#### Assignment
Reproduce each of the records below word for word, leaving out the pictures.

****************************************

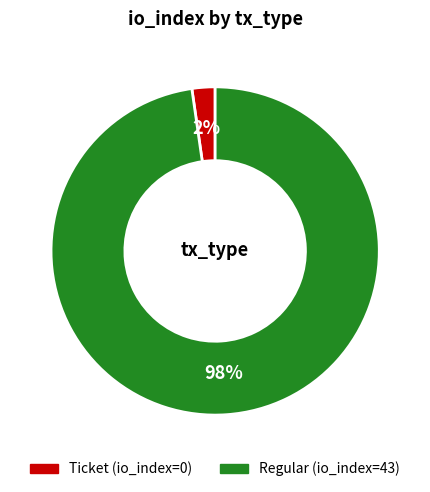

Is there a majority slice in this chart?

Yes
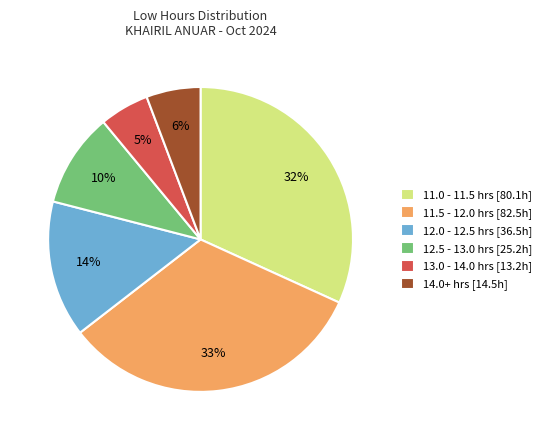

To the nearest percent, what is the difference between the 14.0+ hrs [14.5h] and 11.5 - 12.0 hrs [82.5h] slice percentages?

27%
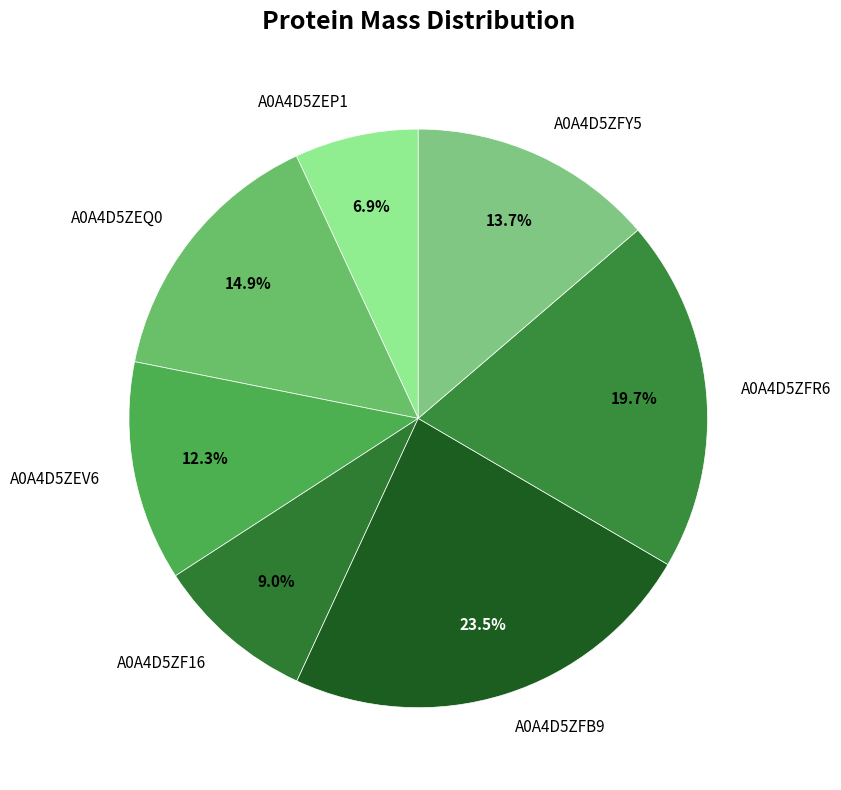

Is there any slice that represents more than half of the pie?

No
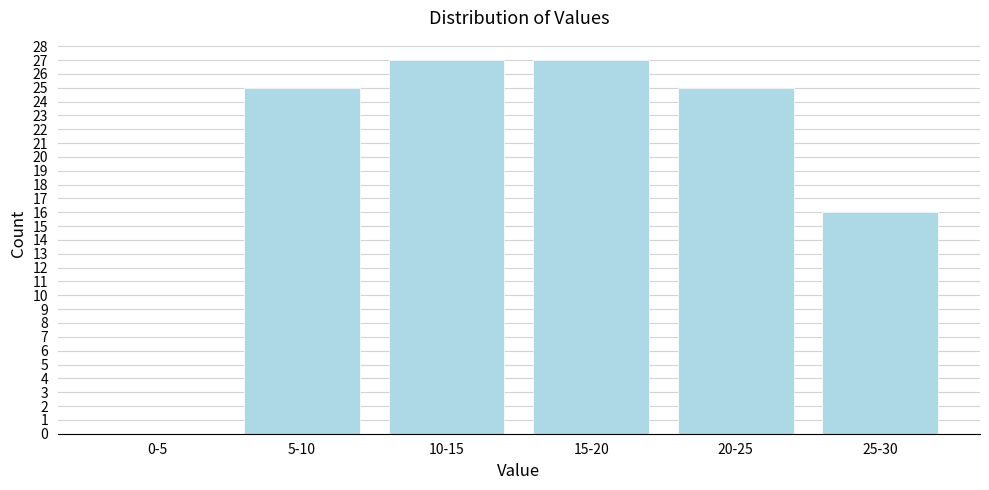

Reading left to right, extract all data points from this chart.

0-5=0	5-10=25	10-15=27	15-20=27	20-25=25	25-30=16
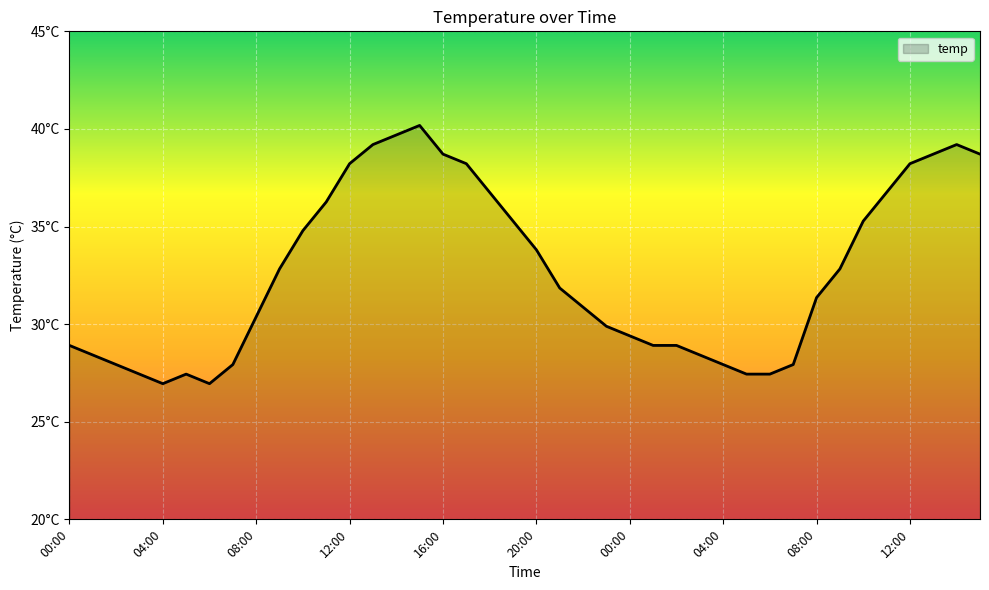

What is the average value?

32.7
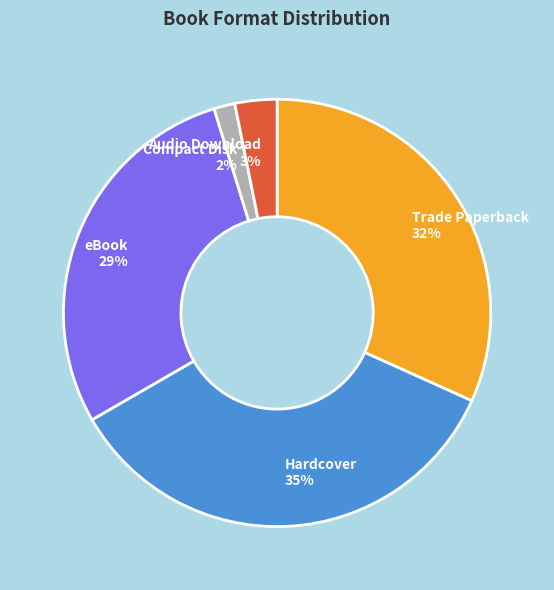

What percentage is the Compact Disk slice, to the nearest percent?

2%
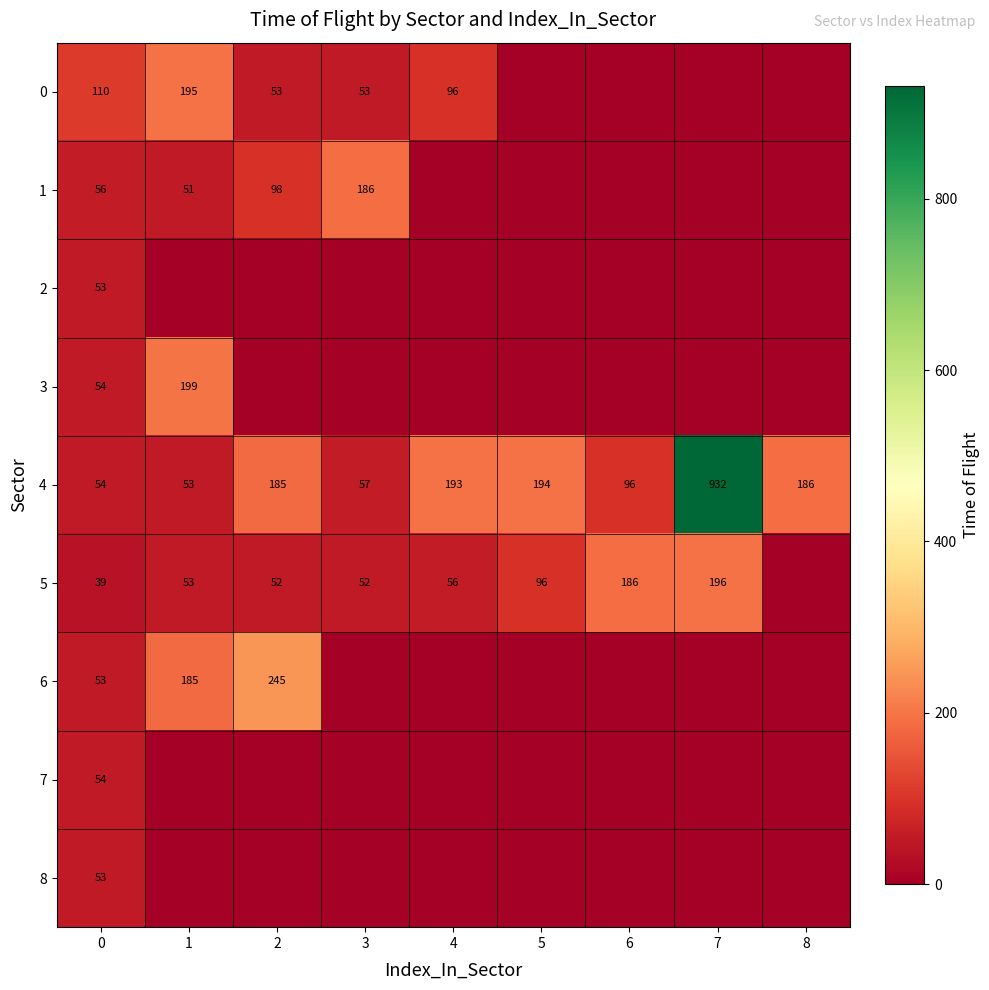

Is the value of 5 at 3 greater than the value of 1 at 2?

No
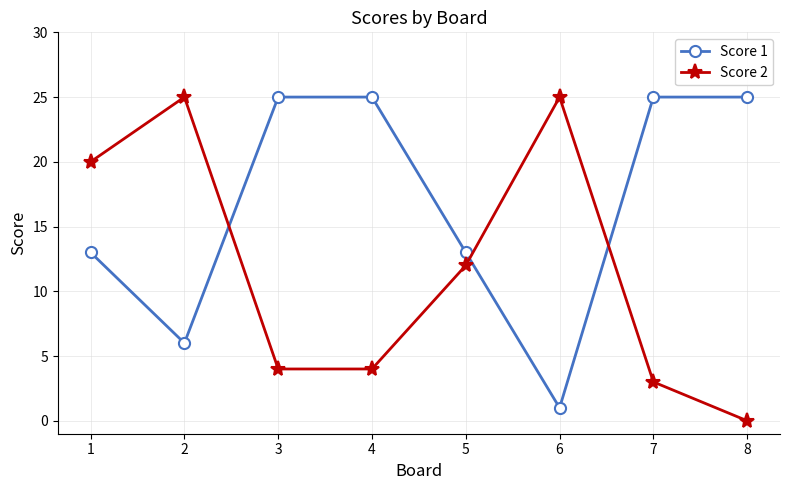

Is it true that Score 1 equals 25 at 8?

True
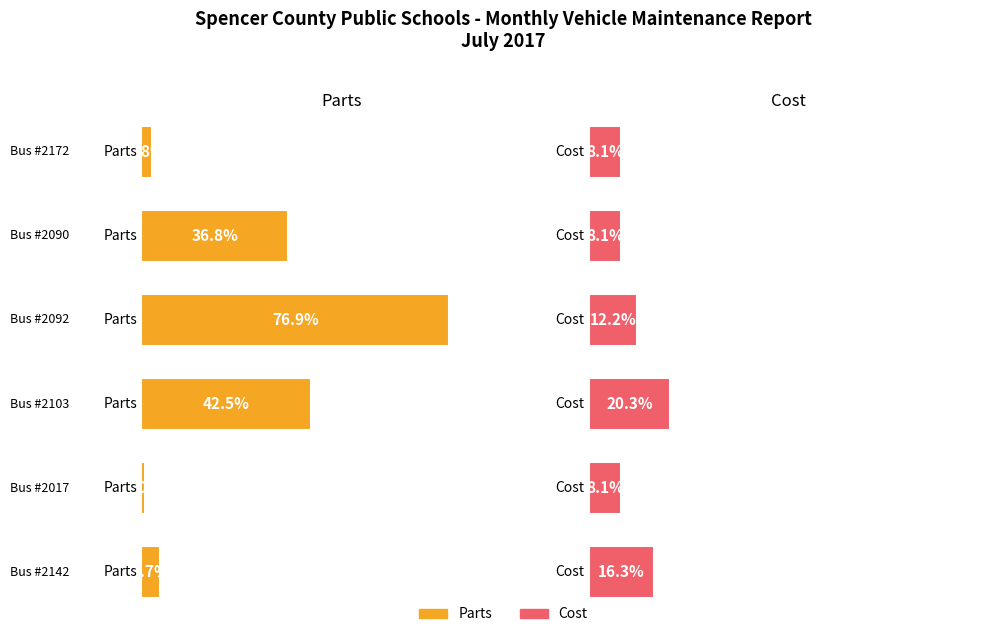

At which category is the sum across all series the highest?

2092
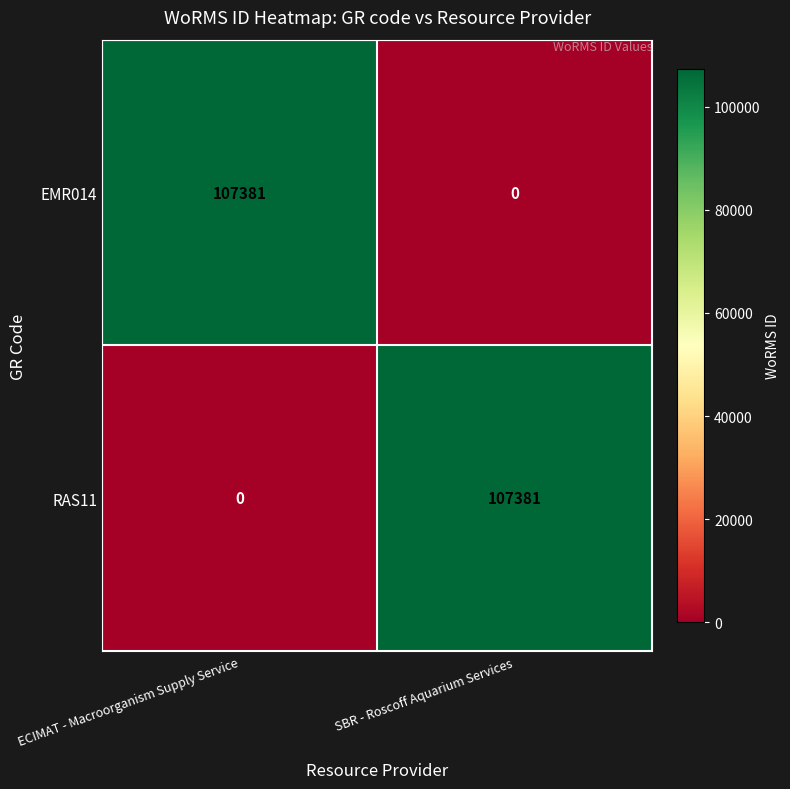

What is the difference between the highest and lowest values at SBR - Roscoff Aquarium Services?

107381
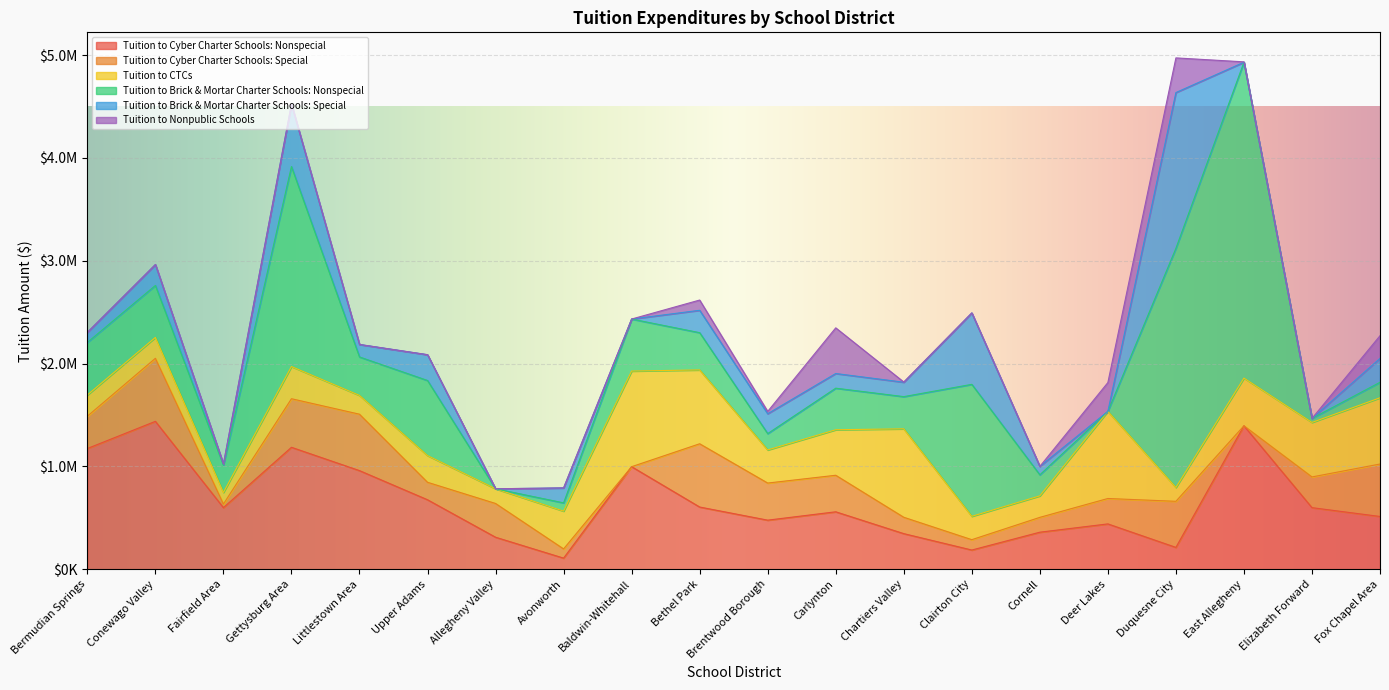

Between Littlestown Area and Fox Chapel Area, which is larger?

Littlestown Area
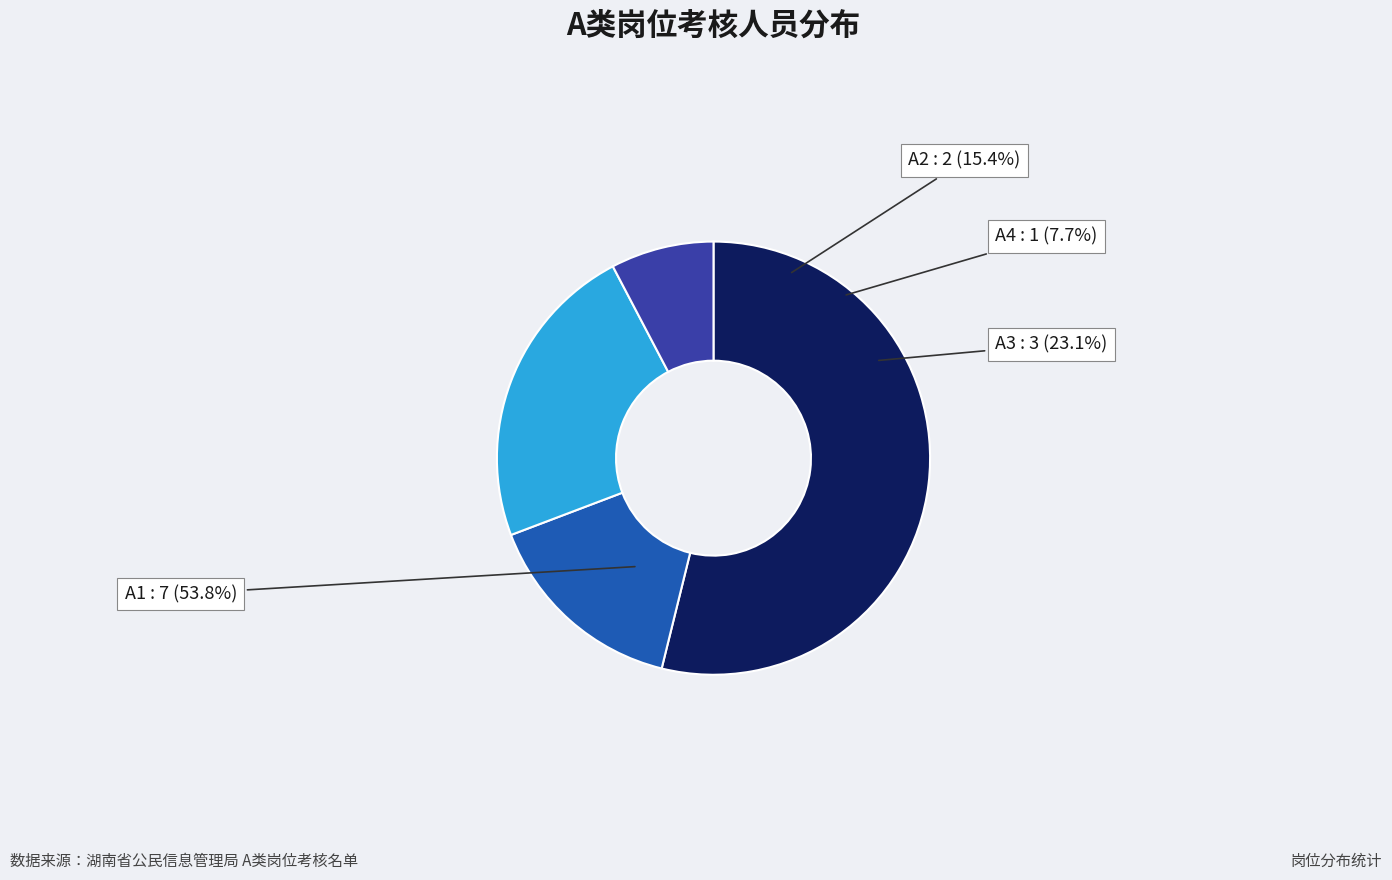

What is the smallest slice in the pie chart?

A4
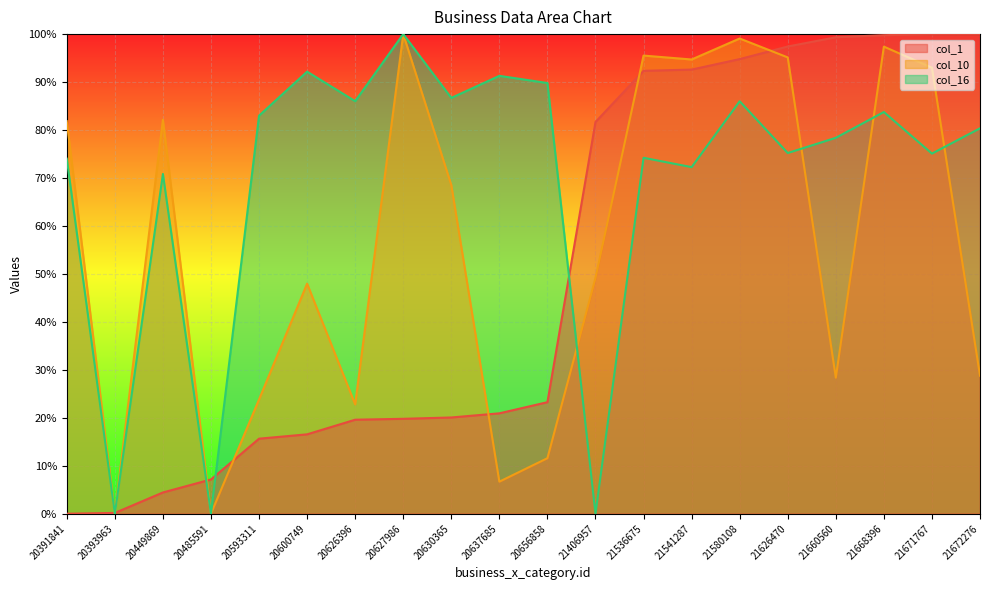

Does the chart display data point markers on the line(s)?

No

****************************************

#### Exercise answer
Is there a majority slice in this chart?

Yes

To the nearest percent, what is the difference between the 14.0+ hrs [14.5h] and 11.5 - 12.0 hrs [82.5h] slice percentages?

27%

Is there any slice that represents more than half of the pie?

No

Reading left to right, extract all data points from this chart.

0-5=0	5-10=25	10-15=27	15-20=27	20-25=25	25-30=16

What is the average value?

32.7

What percentage is the Compact Disk slice, to the nearest percent?

2%

Is the value of 5 at 3 greater than the value of 1 at 2?

No

Is it true that Score 1 equals 25 at 8?

True

At which category is the sum across all series the highest?

2092

What is the difference between the highest and lowest values at SBR - Roscoff Aquarium Services?

107381

Between Littlestown Area and Fox Chapel Area, which is larger?

Littlestown Area

What is the smallest slice in the pie chart?

A4

Does the chart display data point markers on the line(s)?

No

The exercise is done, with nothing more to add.